§ Directive 1: Could you copy the records word for word, starting with the line that contains "pose: elev=278.6 azim=196.2" and continuing through the end of the records, leaving out the pictures?

I found myself in a true African street with a new trait. It is astonishing what originality crops out in the bare and simple things of this land; one thinks he has seen all, and by some slight shift of the lights something new emerges and is magically touched—the real and common made mysterious, the daily and usual made visionary, the familiar unfamiliar once more. It was a narrow street, vaulted from side to side, and its fresh atmosphere was bathed in that cool obscurity which in this land of fierce and burning rays is like balm to the eyes; and, besides, this street was painted blue, which was to add a caress to the softness of the light. This was the slight and magical touch. A stream of passers went down and up the centre of the blueness; the little shops on either side strung along their bright and curious merchandise of the museum and the fair; and the shadowy, azure-toned perspectives framed each figure as it came near, with flowing robe or dark haik and burdens borne on head and shoulder. The place had an atmosphere all its own, that stays in the memory like perfume. I loved to loiter there afterward, but then we had a goal; and we came at last by flights of steps to the market on the great space near the sea. I had seen the people by the beach from the steamer and wondered at their number; and that was why I had come.

§ The input:

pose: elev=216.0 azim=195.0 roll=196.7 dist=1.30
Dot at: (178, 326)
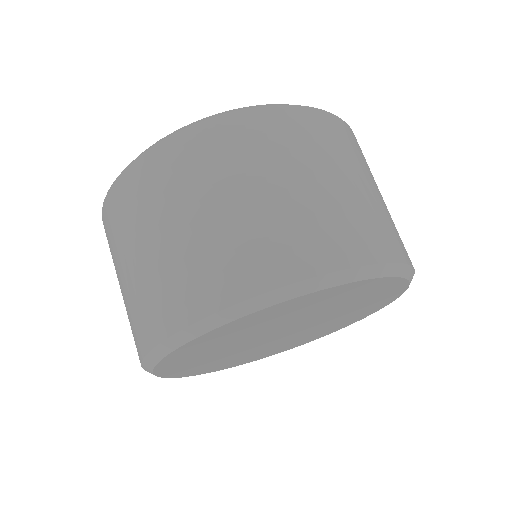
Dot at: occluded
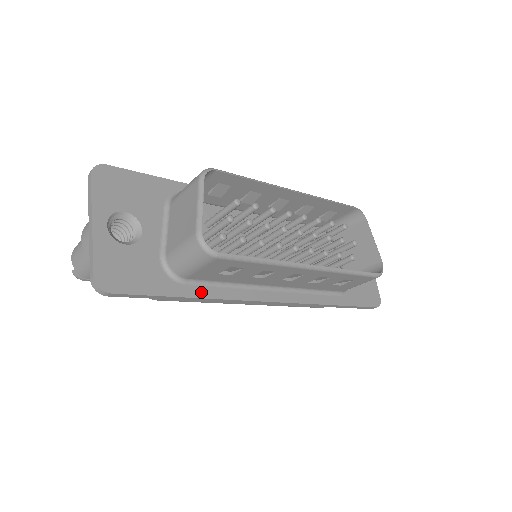
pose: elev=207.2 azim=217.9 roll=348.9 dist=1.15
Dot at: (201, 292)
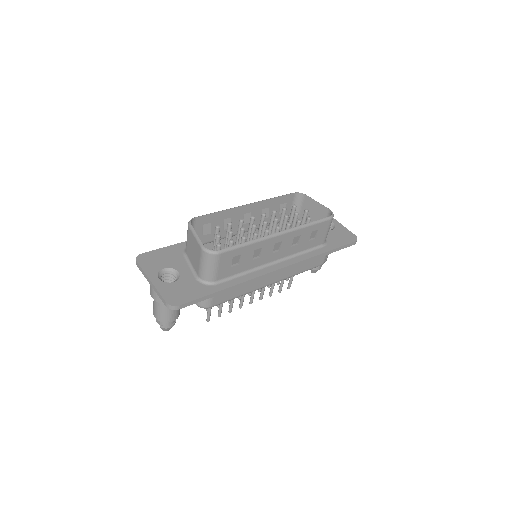
Dot at: (230, 284)
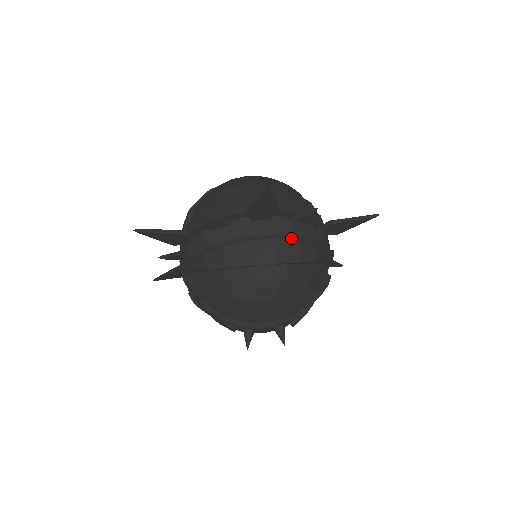
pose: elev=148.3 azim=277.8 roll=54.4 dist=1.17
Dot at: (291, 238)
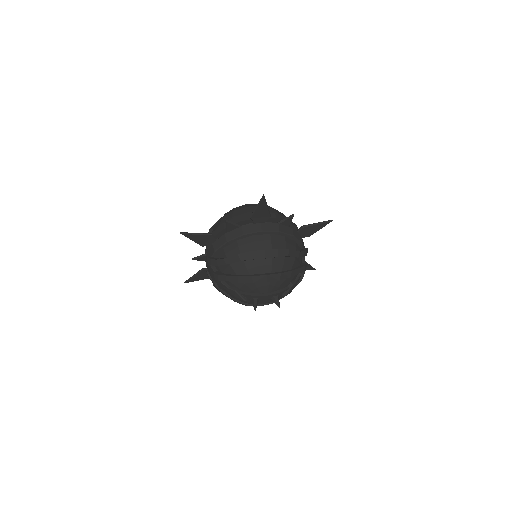
Dot at: (279, 234)
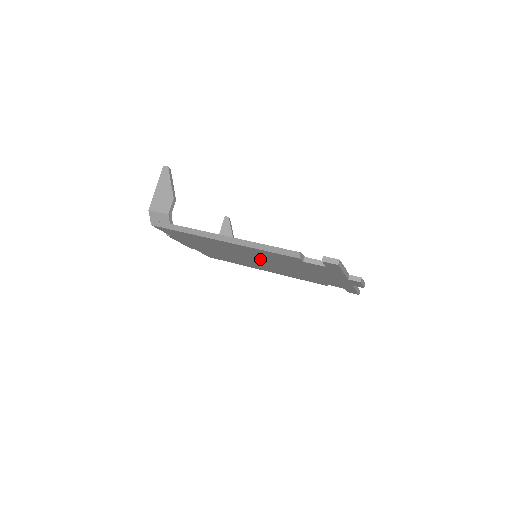
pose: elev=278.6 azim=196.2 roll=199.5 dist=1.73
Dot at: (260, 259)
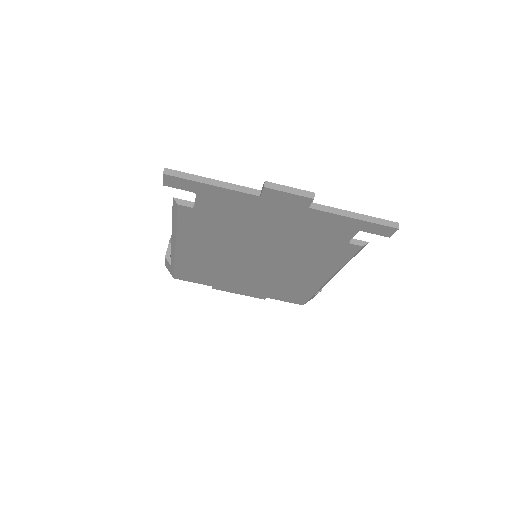
Dot at: (243, 252)
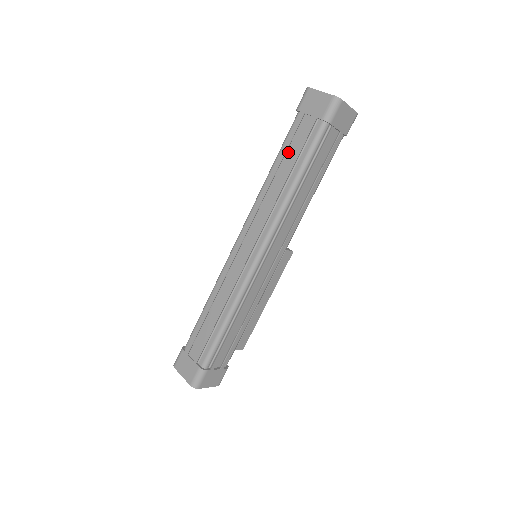
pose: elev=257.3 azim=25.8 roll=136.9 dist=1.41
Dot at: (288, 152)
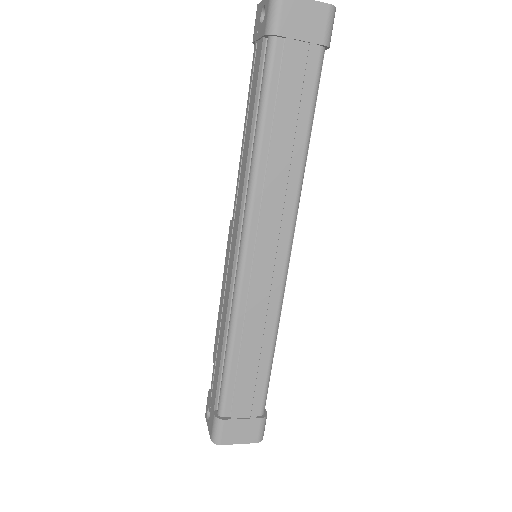
Dot at: (284, 105)
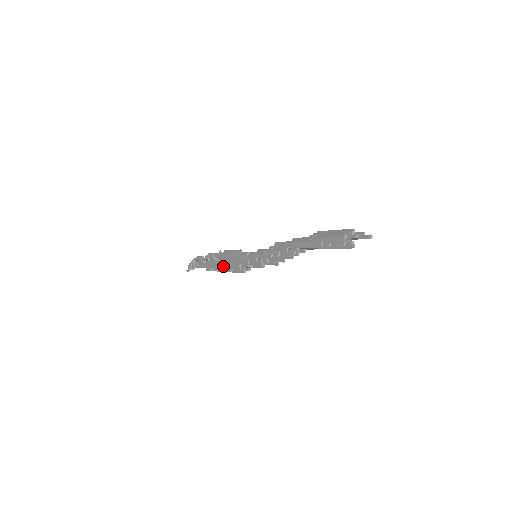
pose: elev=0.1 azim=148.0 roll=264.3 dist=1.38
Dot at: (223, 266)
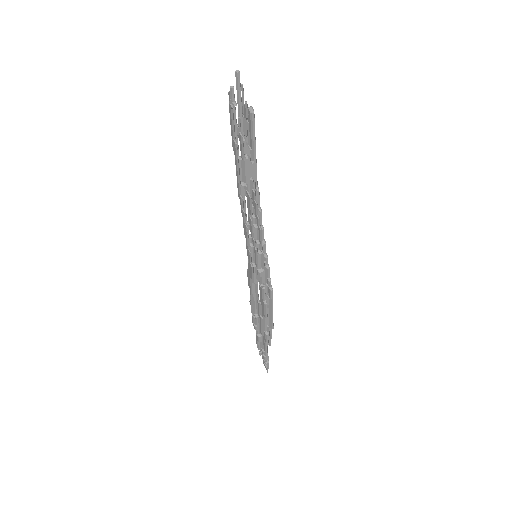
Dot at: (262, 312)
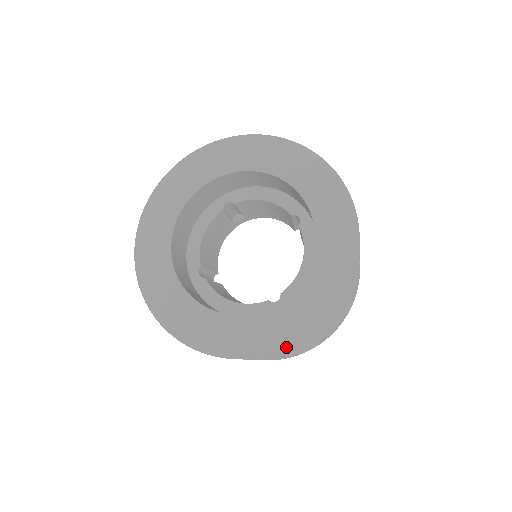
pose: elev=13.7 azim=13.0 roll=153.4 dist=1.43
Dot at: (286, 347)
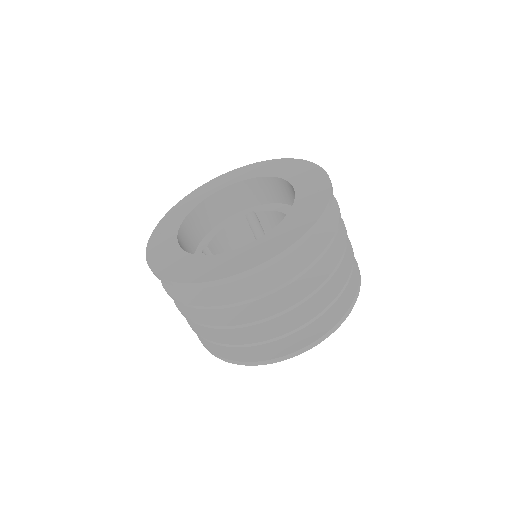
Dot at: (329, 191)
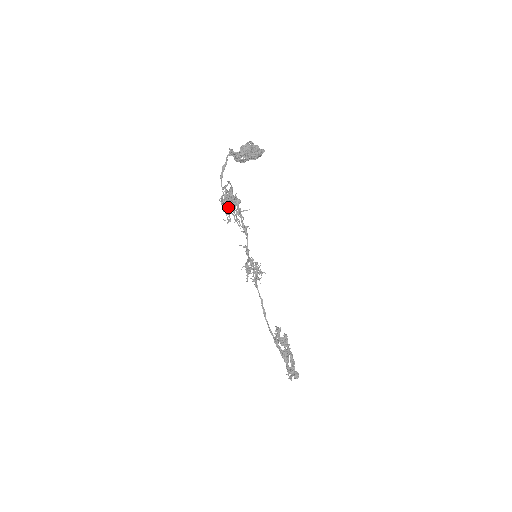
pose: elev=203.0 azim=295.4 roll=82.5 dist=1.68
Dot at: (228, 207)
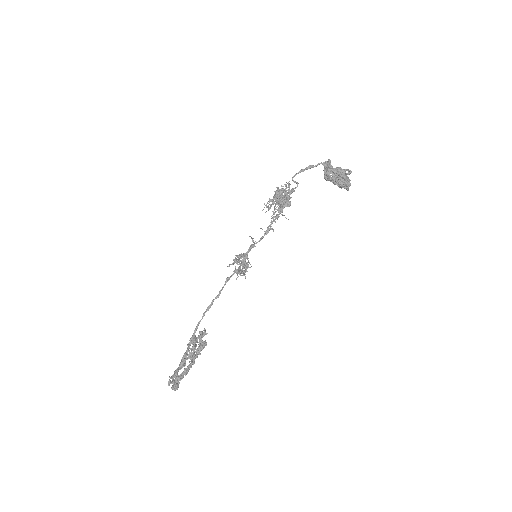
Dot at: (280, 197)
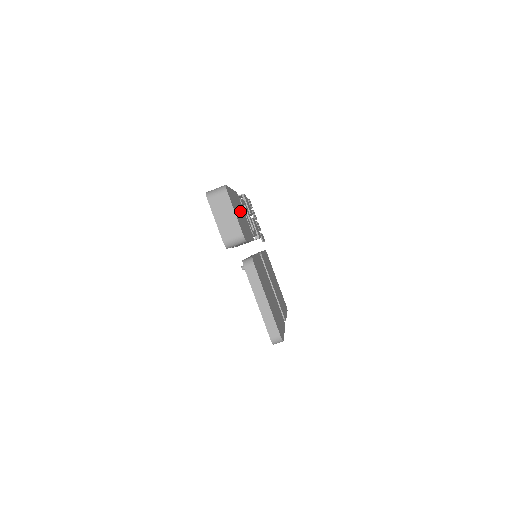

§ Directive 2: In the passage about the blue African street, which transformations of ordinary things are listed after the dash in the second sentence?

§ Reply 1:
pose: elev=278.6 azim=196.2 roll=199.5 dist=1.73
Dot at: (260, 259)
Dot at: (243, 252)
pose: elev=257.3 azim=25.8 roll=136.9 dist=1.41
Dot at: (288, 152)
Dot at: (284, 105)
pose: elev=0.1 azim=148.0 roll=264.3 dist=1.38
Dot at: (223, 266)
Dot at: (262, 312)
pose: elev=13.7 azim=13.0 roll=153.4 dist=1.43
Dot at: (286, 347)
Dot at: (329, 191)
pose: elev=203.0 azim=295.4 roll=82.5 dist=1.68
Dot at: (228, 207)
Dot at: (280, 197)

§ Reply 2:
- The real and common made mysterious
- The daily and usual made visionary
- The familiar made unfamiliar once more